Primary LanguagePython

Domain Crawler and Comparison Tool

This repository contains Python scripts to crawl and compare a website for changes.

Table of Contents

Overview

  1. capture.py - A web crawler that goes through all the pages of a given domain and exports the URLs, status codes, page sizes, and heights into both .txt and .html formats.
  2. compare.py - A script that takes two .txt files (generated by crawl_website.py), representing the old and new versions of a website, and compares them side by side. It exports the differences into an HTML file, highlighting the discrepancies.

Installation

Installing Python

  • Windows: Download the installer from Python's official site and follow the installation steps. Make sure to check the "Add Python to PATH" checkbox during installation.

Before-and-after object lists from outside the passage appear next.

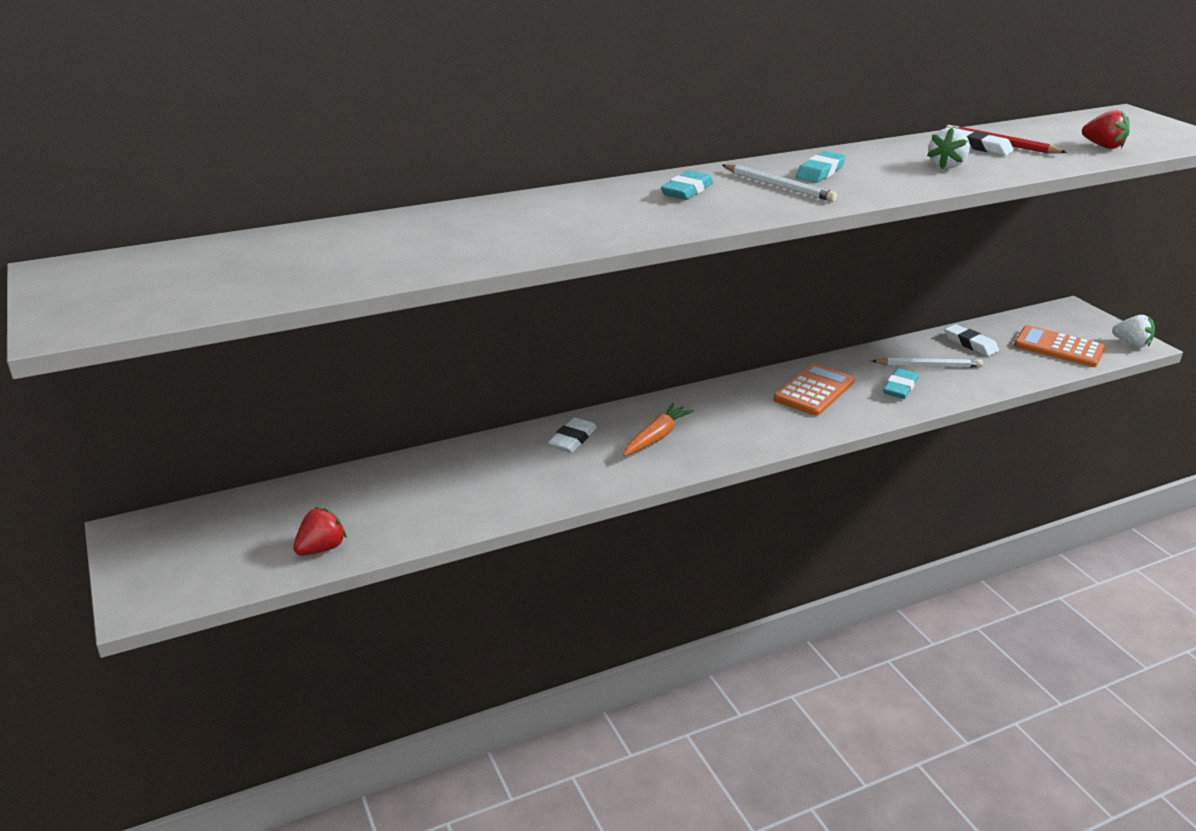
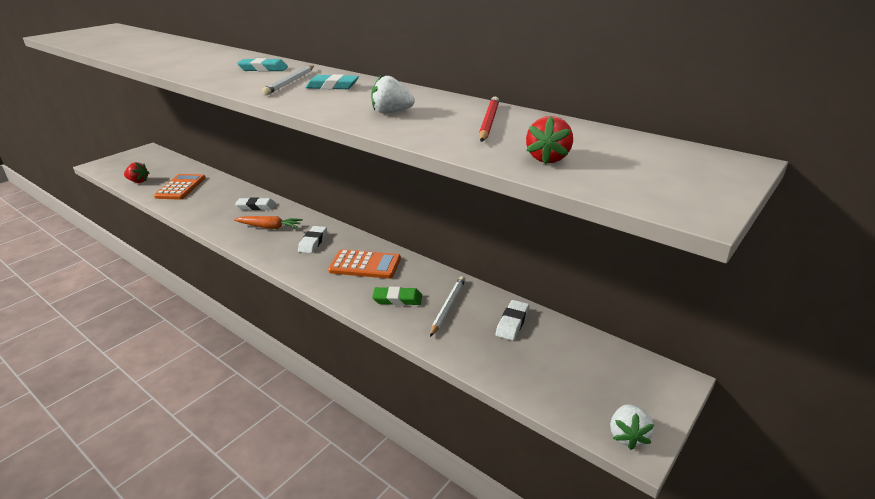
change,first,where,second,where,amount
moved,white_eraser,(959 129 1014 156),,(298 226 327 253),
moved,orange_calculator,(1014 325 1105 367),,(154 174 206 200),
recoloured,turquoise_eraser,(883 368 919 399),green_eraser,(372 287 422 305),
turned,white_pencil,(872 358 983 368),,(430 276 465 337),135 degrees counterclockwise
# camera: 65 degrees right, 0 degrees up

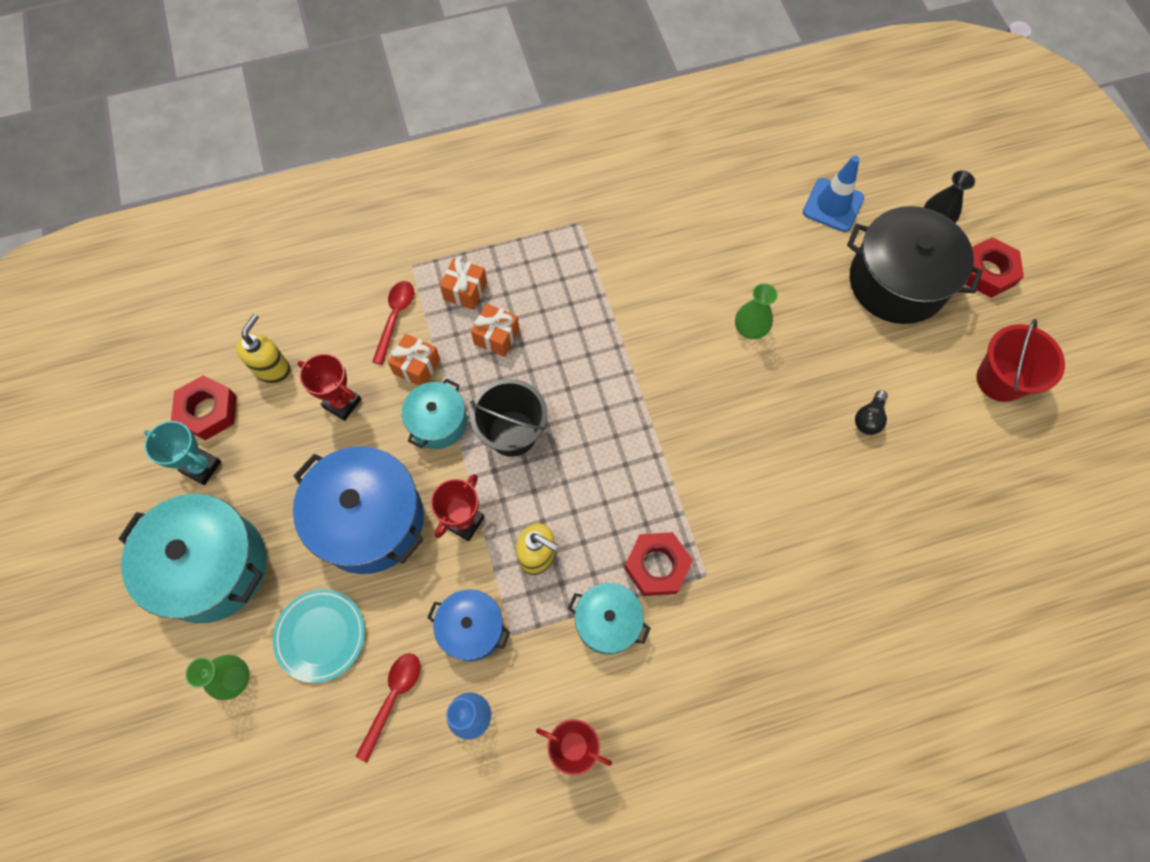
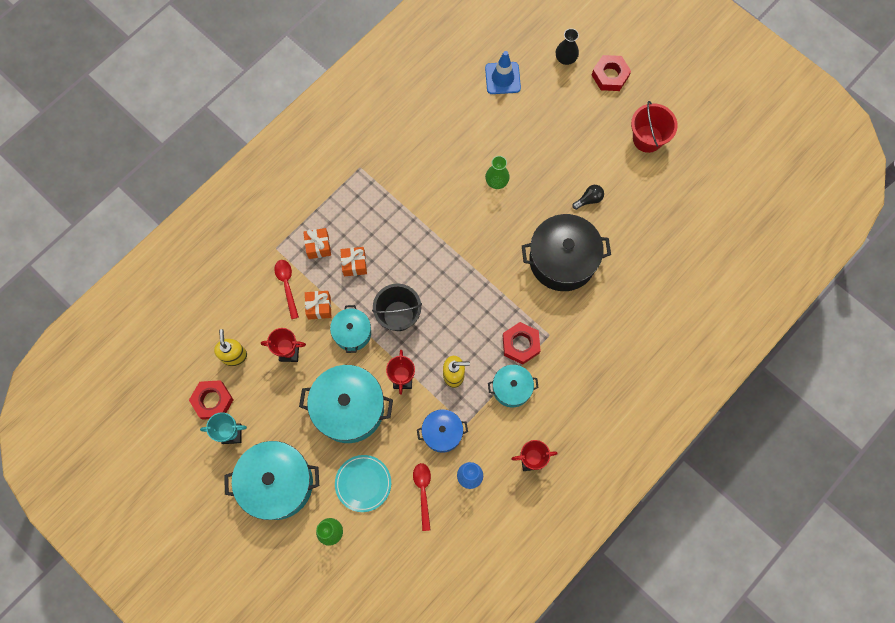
change,first,where,second,where,amount
moved,black_pot,(847 206 983 324),,(522 214 611 291),
recoloured,blue_pot,(293 446 424 574),turquoise_pot,(299 365 393 443),
turned,black_light_bulb,(855 390 888 435),,(572 185 604 210),120 degrees counterclockwise
# camera: 30 degrees left, 5 degrees up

  • macOS: Python comes pre-installed on macOS, but you can also download the latest version from Python's official site.

  • Linux: Use your distribution's package manager to install Python. For example, on Ubuntu:

sudo apt-get update
sudo apt-get install python3

Installing Requirements

After installing Python, you need to install the required packages. Navigate to the project folder in your terminal and run:

pip install -r requirements.txt

Usage

  1. Crawling a Website:
python crawl_website.py

Follow the prompts to enter the website domain and select the type of crawl.

  1. Comparing Websites:
python compare.py

Follow the prompts to select the .txt files to be compared.

Why Compare Websites?

  • Migrating to a New Platform/Host: Before switching to a new platform or hosting service, you may want to ensure that all URLs from the old platform exist in the new platform and function as expected.

  • Switching WordPress Themes: A change in theme may result in differences in content display, load times, or even broken links. Comparing the website before and after the switch can highlight these issues.

  • SEO Analysis: Ensuring that URLs, especially high-traffic ones, remain consistent during any changes can help preserve SEO rankings.

  • Quality Assurance: Before rolling out a redesigned website, comparing the old and new sites can help identify bugs, missing content, or other issues that need to be addressed.